Installing Dokploy isn’t covered here but I just following the PVE Helper Scripts and installed it into a Ubuntu LXC (and then snapshotted it).
I hooked up GitHub and a particular repo which has a docker-compose file. Then deployed it using that fille. Note that I don’t build this but instead pull from <ghcr.io> - this saves a lot of compute/memory on the host Dokploy and circumvents build issues.
I also setup a Cloudflared container in another Dokploy project using a compose file as well - passing in the API key from Cloudflare. All apples.
The trickiest and more painful part when setting up the tunnels was the subdomain limitations I found on Cloudflare.
These did not work:
app.dev.domain.com
These did:
app-dev.domain.com
I got the app.dev.domain.com to work initially but then I needed river.dev.domain.com but it would not allow another subdomain. I removed the app.dev. domain and then could using any nested subdomains at all. Instead had to resort to using $app-dev.$domain which looks dumb IMO. But, it works so moving on.

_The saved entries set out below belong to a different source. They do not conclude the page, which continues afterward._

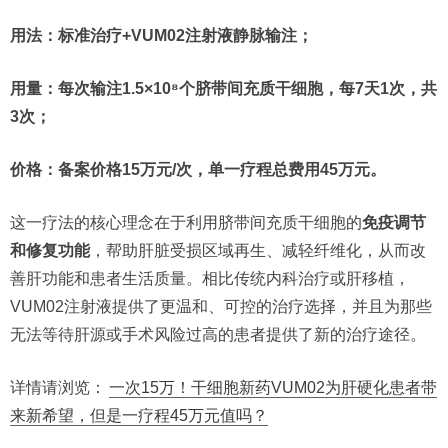
用法
：标准治疗
+VUM02
注射液静脉输注；
用量
：每次输注
1.5×10⁸
个脐带间充质干细胞
，每
7
天
1
次，共
3
次；
价格：备案价格15万元/次，单一疗程总费用45万元。
这一疗法的核心理念在于利用脐带间充质干细胞的
免疫调节
和修复功能
，帮助肝脏受损区域再生、减轻纤维化，从而改
善肝功能和患者生活质量。相比传统内科治疗或肝移植，
VUM02注射液提供了更温和、可控的治疗选择，并且为那些
无法等待肝源或手术风险过高的患者提供了新的治疗途径。
详情请浏览：
一次15万！干细胞新药VUM02为肝硬化患者带
来新希望，但是一疗程45万元值吗？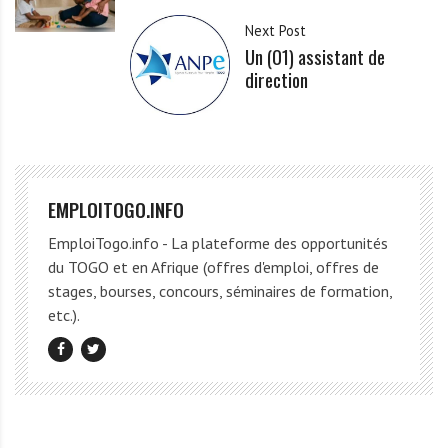
Next Post
Un (01) assistant de
direction
EMPLOITOGO.INFO
EmploiTogo.info - La plateforme des opportunités
du TOGO et en Afrique (offres d'emploi, offres de
stages, bourses, concours, séminaires de formation,
etc.).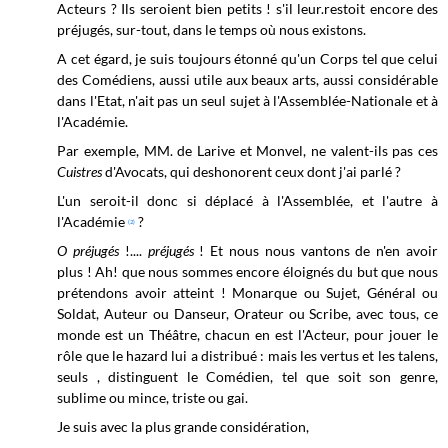
Acteurs ? Ils seroient bien petits ! s'il leur.restoit encore des
préjugés, sur-tout, dans le temps où nous existons.
A cet égard, je suis toujours étonné qu'un Corps tel que celui
des Comédiens, aussi utile aux beaux arts, aussi considérable
dans l'Etat,
n'ait pas un seul sujet à l'Assemblée-Nationale et à
l'Académie.
Par exemple, MM. de Larive et Monvel, ne valent-ils pas ces
Cuistres
d'Avocats, qui deshonorent ceux dont j'ai parlé ?
L'un seroit-il donc si déplacé à l'Assemblée, et l'autre à
l'Académie
?
(2)
O préjugés
!
....
préjugés
!
Et nous nous vantons de n'en avoir
plus ! Ah! que nous sommes encore éloignés du but que nous
prétendons avoir atteint ! Monarque ou Sujet, Général ou
Soldat, Auteur ou Danseur, Orateur ou Scribe, avec tous, ce
monde est un Théâtre, chacun en est l'Acteur, pour jouer le
rôle que le hazard lui a distribué : mais les vertus et les talens,
seuls , distinguent le Comédien, tel que soit son genre,
sublime ou mince, triste ou gai.
Je suis avec la plus grande considération,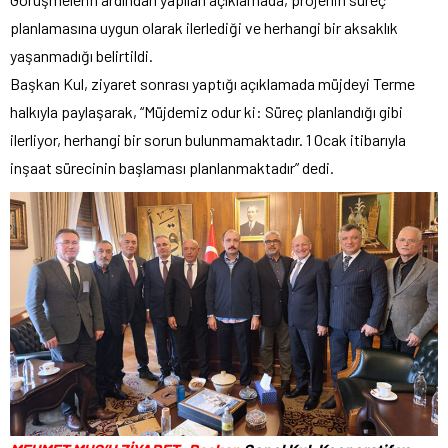
planlamasına uygun olarak ilerlediği ve herhangi bir aksaklık
yaşanmadığı belirtildi.
Başkan Kul, ziyaret sonrası yaptığı açıklamada müjdeyi Terme
halkıyla paylaşarak, “Müjdemiz odur ki: Süreç planlandığı gibi
ilerliyor, herhangi bir sorun bulunmamaktadır. 1 Ocak itibarıyla
inşaat sürecinin başlaması planlanmaktadır” dedi.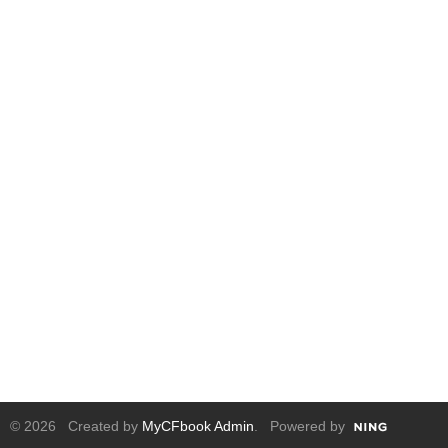
© 2026 Created by
MyCFbook Admin
. Powered by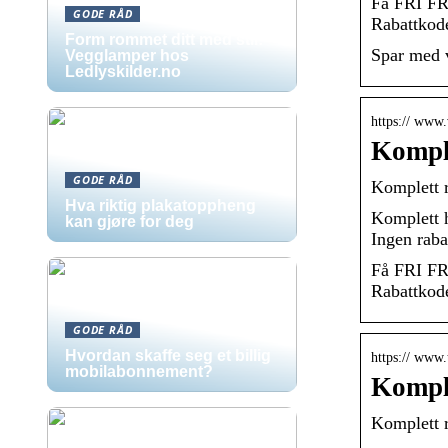
Få FRI FR
GODE RÅD
Rabattkode
Form rommet ditt med stil:
Spar med v
Vegglamper hos
Ledlyskilder.no
https:// www.
Komple
GODE RÅD
Komplett r
Hva riktig plakatoppheng
Komplett h
kan gjøre for deg
Ingen raba
Få FRI FR
Rabattkod
GODE RÅD
Hvordan skaffe seg et billig
https:// www.
mobilabonnement?
Komple
Komplett r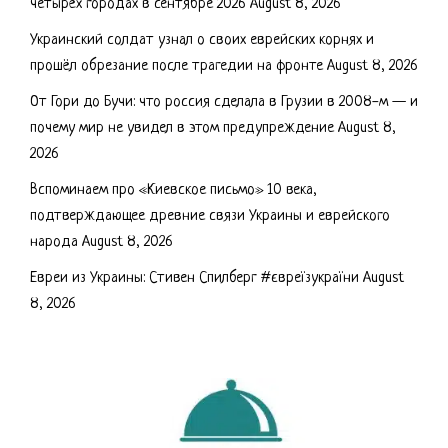
четырёх городах в сентябре 2026
August 8, 2026
Украинский солдат узнал о своих еврейских корнях и
прошёл обрезание после трагедии на фронте
August 8, 2026
От Гори до Бучи: что россия сделала в Грузии в 2008-м — и
почему мир не увидел в этом предупреждение
August 8,
2026
Вспоминаем про «Киевское письмо» 10 века,
подтверждающее древние связи Украины и еврейского
народа
August 8, 2026
Евреи из Украины: Стивен Спилберг #євреїзукраїни
August
8, 2026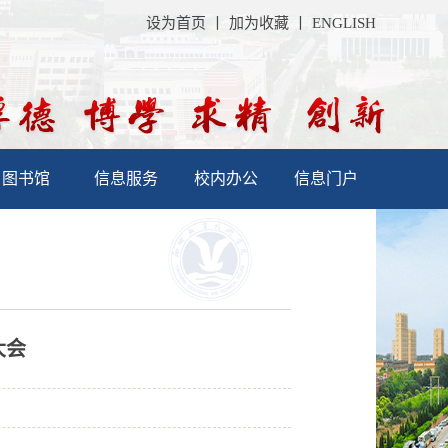
设为首页
丨
加为收藏
丨
ENGLISH
图书馆
信息服务
校内办公
信息门户
大会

Now I got all that working pretty easily. Could access the applications from my LAN on a domain I controlled. But, Dokploy only offers a URL for re-deploying when using a Compose project which means it needs internet access.
Here comes Tailscale and GitHub actions to the rescue.
| Secret | Source |
|---|---|
TS_OAUTH_CLIENT_ID |
Tailscale admin → OAuth clients |
TS_OAUTH_SECRET |
Tailscale admin → OAuth clients |
DOKPLOY_API_KEY |
Dokploy → Settings → Profile → API |
DOKPLOY_COMPOSE_ID |
One-time API query above |
DOKPLOY_URL |
http://<tailscale-ip-or-hostname>:3000 |
Github Action snippet:
# this step comes after build and push to GHCR
deploy:
name: Deploy to Dokploy
runs-on: ubuntu-latest
needs: merge
if: success()
steps:
- name: Connect to Tailscale
uses: tailscale/github-action@v2
with:
oauth-client-id: ${{ secrets.TS_OAUTH_CLIENT_ID }}
oauth-secret: ${{ secrets.TS_OAUTH_SECRET }}
tags: tag:ci
- name: Trigger Dokploy deployment
run: |
curl -fsSL -X POST \
"${{ secrets.DOKPLOY_URL }}/api/compose.deploy" \
-H 'Content-Type: application/json' \
-H "x-api-key: ${{ secrets.DOKPLOY_API_KEY }}" \
-d "{\"composeId\": \"${{ secrets.DOKPLOY_COMPOSE_ID }}\"}"
I like the OAuth approach as its ephemeral and really wasn't that much extra work to get set up.
So now, instead of deploying Dokploy to a VPS costing me money I now get all benefits (and trade-offs too) of running it in my homelab but having it internet accessible.
Also it was my first time using Dokploy (I run Coolify in another VPS) and I think its got some nice
features but for my usecase I think they're equally as good. I do like that Dokploy supports multi-instance containers due to its native `docker compose` support. With that also comes the really nice ability to run NATS in an isolated compose setup.